Vincere: Bios of Ida and Mussolini

 

"Vincere," written/directed by Marco Bellocchio, surrounds the secret life of Italian dictator Benito Mussolini. The film, which is currently screening in the United States, was released by IFC Films.

Ida Irene Dalser (Sopramonte, 1880 – Venice, 11th December 1937)

Ida Dalser was born in Sopramonte, near Trento, in 1880 and was, therefore, a subject of the Austro-Hungarian Empire (for this reason, she was also known as “the Austrian”). She was a beautiful, affluent young woman from a good family. Her father was the mayor of their village. Ida was also an enterprising girl: when she was just over twenty, she moved to Milan to open a “French style” beauty salon; in fact, with this project in mind, she had studied in Paris where she got a diploma in aesthetic medicine, a rare example of female entrepreneurship for that time. 

Then came her encounter with Mussolini. It was the start of an overwhelming passion. When Benito was fired from his job with the newspaper Avanti! and expelled from the Socialist Party because of his interventionism – also influenced by Futurism – Ida stood up for him. She sold everything she had for him, her apartment and her beauty salon, to finance Mussolini’s newspaper: Il Popolo d’Italia which was to become the official organ of the National Fascist Party. Though there are no documents to prove it, rumour has it that the couple were joined in a religious marriage ceremony in September 1914. One thing that is sure, however, is that on 11th November 1915 she gave birth to a baby boy: Benito Albino Mussolini. The son of the Duce who did, in fact, recognise him, only to have his date of birth and personal data altered some years later. 

While Mussolini was having his affair with Ida, he was already the lover of Rachele Guidi and the father of Edda, his daughter born in 1910. On 17th December 1915, one year after the non-recorded marriage to Ida, Mussolini re-married, in a civil ceremony held in the Treviglio (Bergamo) hospital where he was a patient. Edda, was therefore illegitimate according to the laws of the time. Indeed, she had been registered as the daughter of Mussolini but to an unknown mother. 

As Mussolini’s power grew, he distanced himself further from Ida. Her reaction to his increasing lack of concern however was one of pride, stubborness and aggression. As his first wife and mother of his first born son, she claimed the rights due to her and her child. It was when faced with this, the growing demands and the scenes caused by Ida that Mussolini reacted by having her certified as mad. 

In 1926, Ida was arrested and committed to the lunatic asylum in Pergine, near Trento and later, to San Clemente, an island opposite Venice. Her attempts to contact Mussolini and the highest authorities asking for help were all in vain. Ida wrote numerous, desperate appeals and letters, even to the Pope, that were never delivered as they were intercepted and destroyed (though traces of some of them remain). The medical director of the San Clemente asylum did not diagnose any mental illness or physical defect in her. Despite this, she was forced to undergo the worst forms of torture and ended her days semi-paralyzed. There, on 3rd December 1937, Ida died from a brain haemorrhage after having been locked away for 11 years, without ever having seeing her son again. 
 

Benito Albino Mussolini (Milan, 11th November 1915 – Milan, 26th August 1942)

Despite having been recognized by the Duce, his son, Benito Albino was also arrested and, in 1936, committed to the Mombello lunatic asylum in Limbiate (Milan). 

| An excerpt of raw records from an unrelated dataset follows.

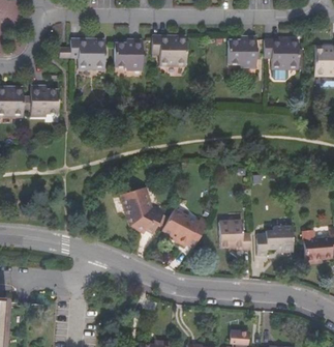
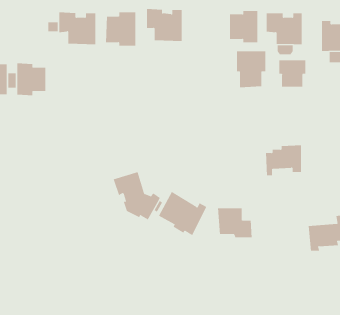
building: none -> [237,51,266,88]
building: none -> [279,59,306,88]
building: [259,226,293,255] -> [265,145,302,176]

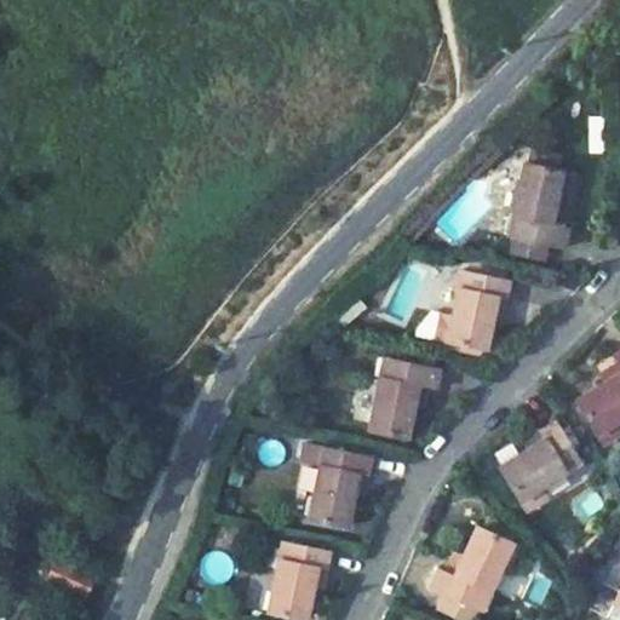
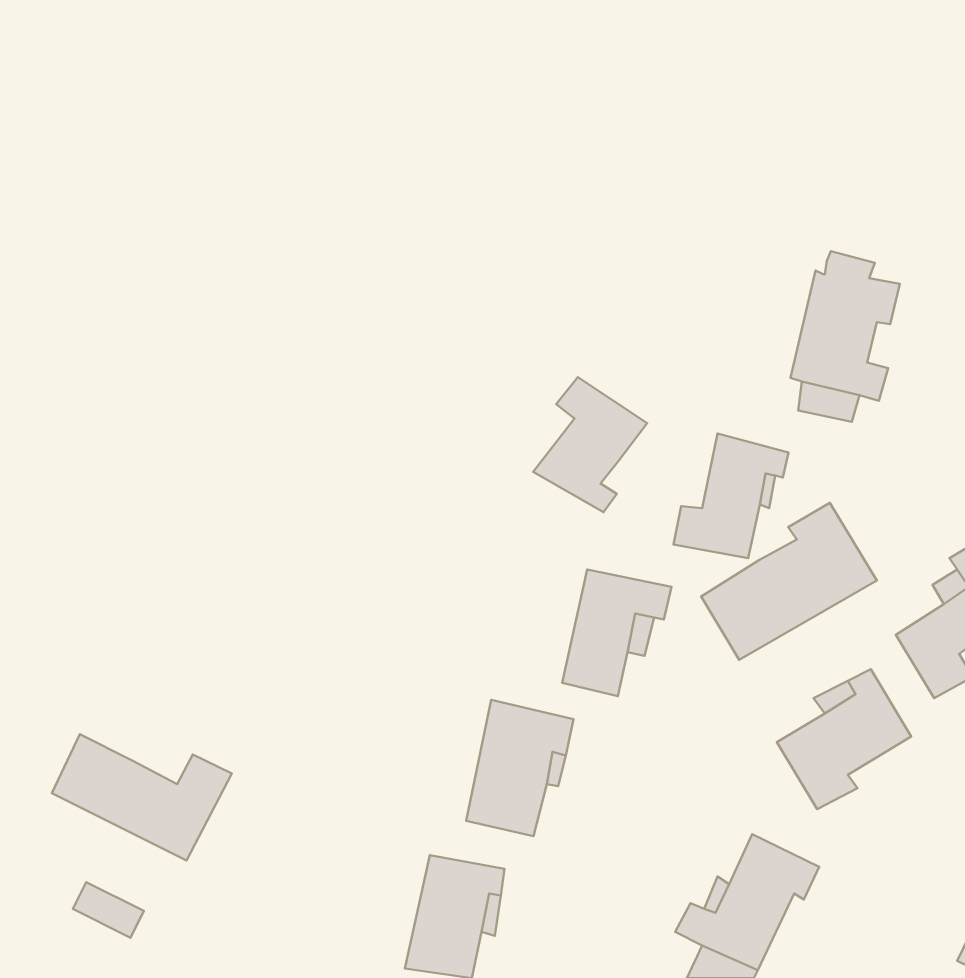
building: none -> [533,377,647,512]
building: none -> [701,503,877,660]
building: none -> [52,734,232,860]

Both Ida’s and her son’s clinical records were destroyed, just as the pages of the parish register presumably recording Mussolini and Ida’s church wedding were torn out. Their son, Benito Albino, born 11th November 1915, was registered under his mother’s surname. A few weeks later, on 11th January 1916, the future Duce officially recognized him in the office of a notary, Angelo Buffoni, in Monza. A recognition that would remain binding until 1932 when, by royal decree, the boy was deprived of the name Mussolini and given that of sig. Bernardi, a commissioner in the Prefecture of Trento, chosen to be his guardian.

Benito Albino, who was never allowed to see his mother again, was educated in a boarding school run by Barnabite monks before enlisting in the Navy, always, it would appear, under the close surveillance of the secret police. After being sent on a mission to China, the young sailor, who looked incredibly like his father, was brought home with the false news of his mother’s death and sent away to end up just like her. Committed to the psychiatric hospital in Milan, he died on 26th August 1942 at the age of 26. For years, like his mother, he had undergone torture passed off as therapy and was left to die. His death certificate said “from malnutrition”. 

Ida Dalser and Benito Albino Mussolini don’t even have a burial place of their own. Their bodies were thrown into mass graves.